▸ **Task requirements**
Each line of the records that includes "camera" should be found and copied.

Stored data
● ● ● ● ●
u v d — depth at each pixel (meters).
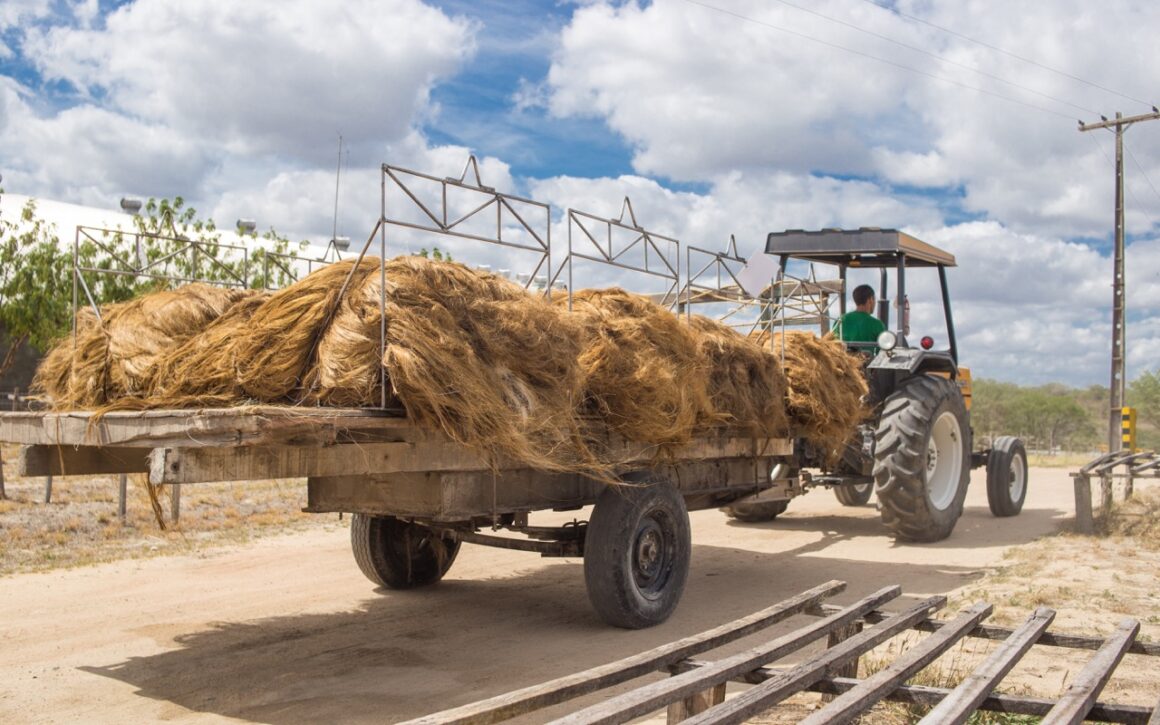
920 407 8.41
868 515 11.00
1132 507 11.00
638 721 3.98
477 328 4.42
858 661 4.30
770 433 6.75
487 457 4.43
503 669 4.71
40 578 6.64
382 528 6.39
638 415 5.25
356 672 4.65
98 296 10.84
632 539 5.43
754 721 3.90
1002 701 3.31
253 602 6.11
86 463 4.46
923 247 9.68
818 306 8.20
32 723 3.91
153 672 4.61
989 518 10.66
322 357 4.02
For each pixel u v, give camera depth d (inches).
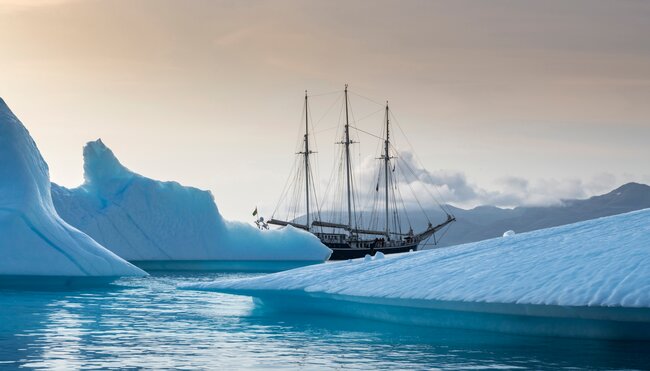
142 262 1951.3
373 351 488.1
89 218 1854.1
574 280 516.4
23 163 1189.7
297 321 665.6
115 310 768.3
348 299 637.3
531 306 502.6
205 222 1987.0
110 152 1971.0
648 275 493.7
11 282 1111.0
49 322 653.9
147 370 422.9
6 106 1248.8
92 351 489.4
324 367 433.4
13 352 483.5
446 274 615.8
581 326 526.6
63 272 1090.7
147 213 1913.1
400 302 585.9
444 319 597.6
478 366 432.8
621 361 442.6
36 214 1144.2
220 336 563.8
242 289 724.7
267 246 2086.6
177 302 876.0
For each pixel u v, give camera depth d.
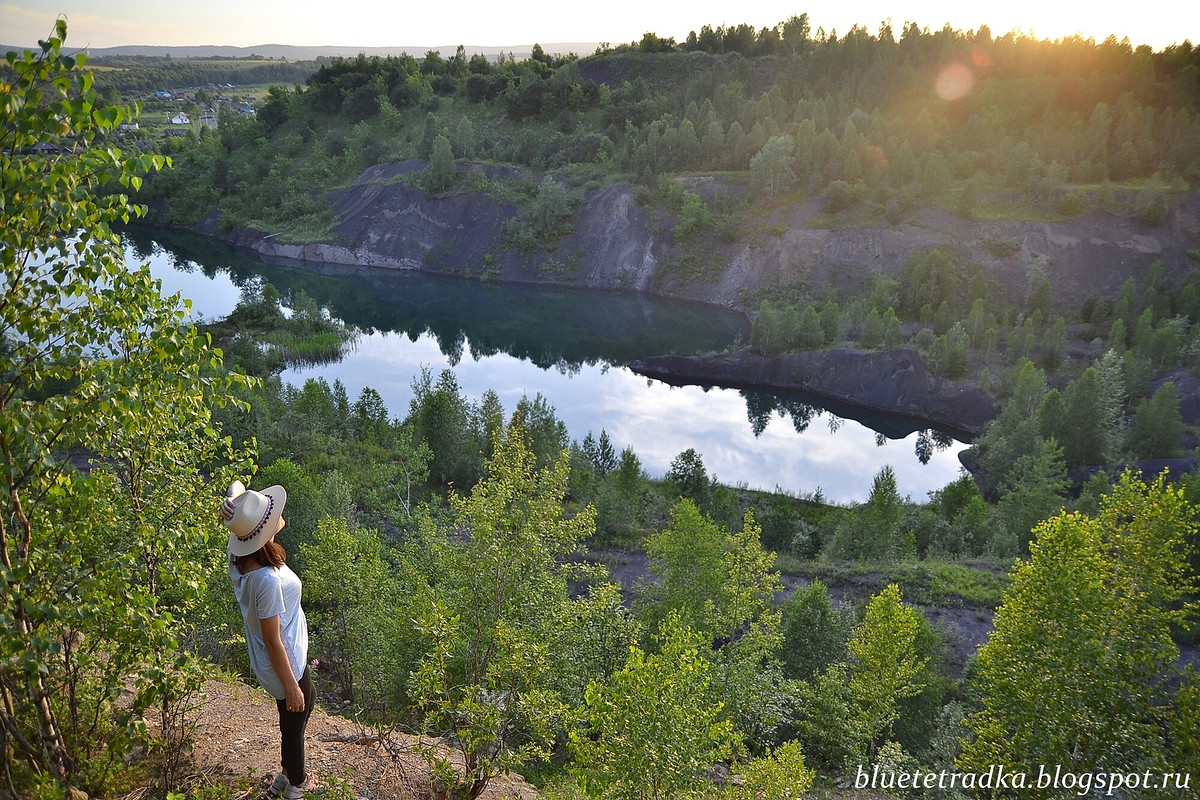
● ● ● ● ●
▸ **Final answer**
For each pixel u v, give camera depth d (inches).
For each pixel u v, give camera depth d.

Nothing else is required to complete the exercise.